L'industrie ayant désormais universellement admis que l'expression « FinTech » désignait la capacité des acteurs de la finance à exploiter le meilleur des technologies – et non plus, comme à ses origines, à réinventer le secteur grâce aux technologies – les banques rêvent aujourd'hui de se transformer en FinTech géantes, à l'instar de Lloyds.
L'évolution envisagée fait partie d'un plan d'action, préparé par son directeur technique, appelé à orienter la vision stratégique à cinq ans de l'entreprise, cette dernière devant être partagée prochainement. Dans ses grande lignes, elle veut combiner deux axes apparemment contradictoires : il s'agit, d'une part, d'ancrer plus profondément l'informatique dans le cœur de l'activité, afin de répondre aux enjeux d'aujourd'hui, et, d'autre part, d'en réduire les coûts (à hauteur de 35% entre 2021 et 2026).
Sans grande surprise, ce deuxième objectif prend largement le dessus et recourt à diverses méthodes en vue de l'atteindre. La première peut prêter à sourire puisqu'elle reprend la mission des technologies depuis leur introduction dans la banque, à savoir l'automatisation des tâches manuelles. Hélas, les processus, notamment ceux qui relèvent de la conformité réglementaire, persistent à requérir des interventions humaines lourdes, coûteuses… et souvent à retardement, induisant donc des risques résiduels.
Autre source d'économies massives, Lloyds prévoit de décommissionner 862 applications obsolètes, ce qui lui permettra non seulement d'effacer les charges d'exploitation et de maintenance correspondantes mais également d'éliminer une partie de son patrimoine (pré)historique, qui constitue un des principaux handicaps des institutions traditionnelles. Grâce à ces suppressions et avec un effort de consolidation, l'initiative comprendra aussi la fermeture de 15 centres de production informatique.

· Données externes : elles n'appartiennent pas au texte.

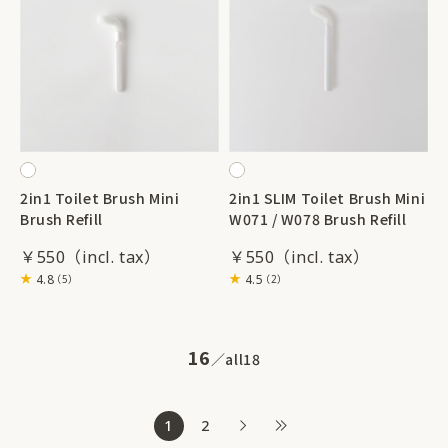
2in1 Toilet Brush Mini
2in1 SLIM Toilet Brush Mini
Brush Refill
W071 / W078 Brush Refill
￥550
￥550
4.8
4.5
（5）
（2）
16
all
18
1
2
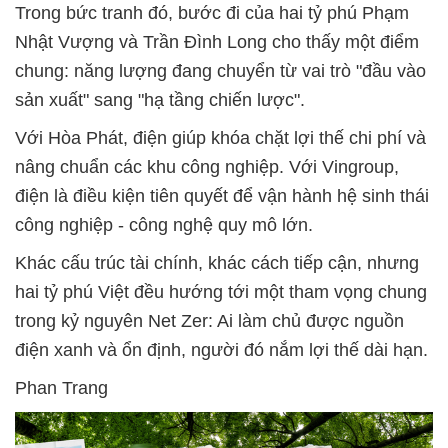
Trong bức tranh đó, bước đi của hai tỷ phú Phạm
Nhật Vượng và Trần Đình Long cho thấy một điểm
chung: năng lượng đang chuyển từ vai trò "đầu vào
sản xuất" sang "hạ tầng chiến lược".
Với Hòa Phát, điện giúp khóa chặt lợi thế chi phí và
nâng chuẩn các khu công nghiệp. Với Vingroup,
điện là điều kiện tiên quyết để vận hành hệ sinh thái
công nghiệp - công nghệ quy mô lớn.
Khác cấu trúc tài chính, khác cách tiếp cận, nhưng
hai tỷ phú Việt đều hướng tới một tham vọng chung
trong kỷ nguyên Net Zer: Ai làm chủ được nguồn
điện xanh và ổn định, người đó nắm lợi thế dài hạn.
Phan Trang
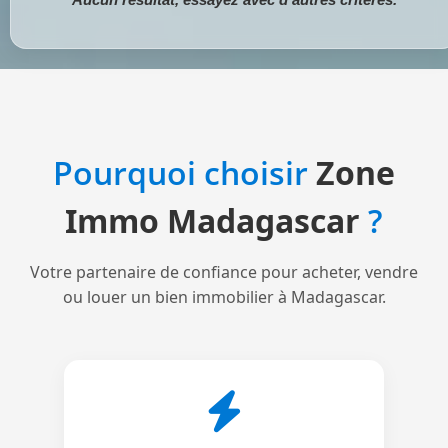
Pourquoi choisir
Zone
Immo Madagascar
?
Votre partenaire de confiance pour acheter, vendre
ou louer un bien immobilier à Madagascar.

Sur l'autre versant de ses ambitions, l'établissement anticipe une croissance sensible de la proportion de ses effectifs affectée à des rôles technologiques. En outre, dans une manière de confirmer que la différenciation concurrentielle se joue de plus en plus dans ce domaine, il s'engagera dans un mouvement de ré-internalisation, après des années de transfert vers des partenaires externes d'une part toujours plus importante du travail et des responsabilités, généralement sous prétexte de réduction des coûts.
Enfin, dans une logique qui se rapproche tout de même de l'esprit FinTech des pionniers, Lloyds viserait à développer un modèle d'affaires spécifique, via la commercialisation de produits élaborés directement à partir de ses services informatiques. Malgré la résistance habituelle des intéressés à ce genre de pratiques, la cible privilégiée en serait les données de ses clients – anonymisées, bien entendu – à partir desquelles elle construirait une offre à forte valeur ajoutée, à destination d'audiences variées.
Le chantier paraît gigantesque et peut susciter le scepticisme. Il n'en reste pas moins que les constats sous-jacents, probablement justes, sont pertinents pour l'ensemble du secteur, et que leur mise à plat devrait représenter un préalable essentiel à toute définition de stratégie dans une institution financière. En résumé : reconnaissance de la priorité existentielle à accorder aux technologies, organisation du retrait des actifs vétustes, identification et exploitation des opportunités créées par la « digitalisation ».